### [TRECHO SELECIONADO]
________________________

O Ministério Público Federal (MPF) instaurou um procedimento administrativo para acompanhar a execução de um projeto de REDD+ na Reserva Extrativista (Resex) Chico Mendes, uma das principais unidades de conservação da Amazônia brasileira.
A medida tem como objetivo fiscalizar o desenvolvimento das ações previstas, verificar o cumprimento da legislação ambiental e assegurar que os direitos das comunidades tradicionais da reserva sejam respeitados durante a implementação do projeto.
Fiscalização será permanente
Segundo o MPF, o procedimento administrativo é um instrumento utilizado para acompanhar políticas públicas e projetos de interesse coletivo, permitindo o monitoramento contínuo das atividades relacionadas ao REDD+.
O órgão poderá solicitar documentos, informações técnicas e esclarecimentos aos responsáveis pelo projeto sempre que necessário.

________________________

[Itens listados em um conjunto de dados]
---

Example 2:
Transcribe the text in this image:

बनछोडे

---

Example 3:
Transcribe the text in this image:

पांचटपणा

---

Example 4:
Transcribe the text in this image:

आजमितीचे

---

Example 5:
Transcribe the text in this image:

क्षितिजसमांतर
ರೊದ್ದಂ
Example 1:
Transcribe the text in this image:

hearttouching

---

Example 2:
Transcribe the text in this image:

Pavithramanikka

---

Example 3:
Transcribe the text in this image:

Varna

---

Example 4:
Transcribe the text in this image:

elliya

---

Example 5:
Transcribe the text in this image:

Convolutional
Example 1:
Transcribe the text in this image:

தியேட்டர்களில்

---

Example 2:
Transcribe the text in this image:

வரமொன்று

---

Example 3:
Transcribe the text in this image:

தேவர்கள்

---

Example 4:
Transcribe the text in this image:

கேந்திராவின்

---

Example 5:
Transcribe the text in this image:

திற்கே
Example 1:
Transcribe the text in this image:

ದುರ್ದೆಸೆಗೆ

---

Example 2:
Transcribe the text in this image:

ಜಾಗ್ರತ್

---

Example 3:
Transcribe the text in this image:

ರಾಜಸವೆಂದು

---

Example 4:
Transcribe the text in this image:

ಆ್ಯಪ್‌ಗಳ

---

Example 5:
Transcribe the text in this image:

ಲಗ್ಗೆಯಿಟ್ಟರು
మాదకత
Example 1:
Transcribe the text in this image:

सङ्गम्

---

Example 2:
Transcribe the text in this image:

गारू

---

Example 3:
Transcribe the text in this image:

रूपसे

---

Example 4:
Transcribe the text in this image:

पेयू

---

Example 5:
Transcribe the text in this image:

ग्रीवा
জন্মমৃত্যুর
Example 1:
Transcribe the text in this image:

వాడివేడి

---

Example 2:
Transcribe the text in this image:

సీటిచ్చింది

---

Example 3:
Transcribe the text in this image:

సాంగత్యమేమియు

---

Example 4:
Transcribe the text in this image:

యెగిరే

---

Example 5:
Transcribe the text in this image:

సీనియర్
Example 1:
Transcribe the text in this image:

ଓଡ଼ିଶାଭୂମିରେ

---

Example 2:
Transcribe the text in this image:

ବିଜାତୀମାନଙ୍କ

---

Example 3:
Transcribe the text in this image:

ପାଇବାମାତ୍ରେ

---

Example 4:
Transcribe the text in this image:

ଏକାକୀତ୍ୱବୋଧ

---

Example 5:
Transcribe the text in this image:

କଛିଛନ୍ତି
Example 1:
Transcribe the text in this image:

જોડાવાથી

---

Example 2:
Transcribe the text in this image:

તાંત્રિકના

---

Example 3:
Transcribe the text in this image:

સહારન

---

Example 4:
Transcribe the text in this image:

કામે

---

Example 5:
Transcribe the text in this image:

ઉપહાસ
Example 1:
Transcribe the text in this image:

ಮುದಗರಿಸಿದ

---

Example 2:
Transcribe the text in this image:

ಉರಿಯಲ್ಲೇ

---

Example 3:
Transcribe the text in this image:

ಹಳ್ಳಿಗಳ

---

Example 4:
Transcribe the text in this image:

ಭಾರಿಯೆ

________________________

### [AÇÕES A REALIZAR]
1. Segundo o texto sobre o projeto de REDD+ na Resex Chico Mendes, o que o MPF poderá solicitar aos responsáveis pelo projeto?
2. Retome o texto sobre o projeto de REDD+ na Resex Chico Mendes a partir do ponto em que ele termina.
Não é preciso recorrer ao material.

### [RESPOSTAS POR ITEM]
1. Documentos, informações técnicas e esclarecimentos, sempre que necessário.

2.
O que é o REDD+
O mecanismo REDD+ (Redução de Emissões por Desmatamento e Degradação Florestal) busca incentivar a conservação das florestas por meio da redução das emissões de carbono, aliando preservação ambiental ao desenvolvimento sustentável das comunidades que vivem nesses territórios.
Projetos desse tipo costumam envolver ações de monitoramento ambiental, recuperação de áreas degradadas e fortalecimento das práticas sustentáveis desenvolvidas pelas populações tradicionais.
Resex Chico Mendes
Criada em 1990, a Reserva Extrativista Chico Mendes abrange mais de 970 mil hectares distribuídos por sete municípios acreanos e abriga milhares de famílias extrativistas.
Nos últimos meses, a unidade também passou por iniciativas de regularização territorial, incluindo o projeto “Mapear e Cuidar”, fruto de um acordo entre MPF, ICMBio e Universidade Federal do Acre (Ufac), voltado ao mapeamento das colocações e ao fortalecimento da gestão ambiental da reserva.
O novo procedimento administrativo permitirá ao MPF acompanhar de perto a implementação do projeto REDD+ e avaliar seus impactos ambientais e sociais na reserva.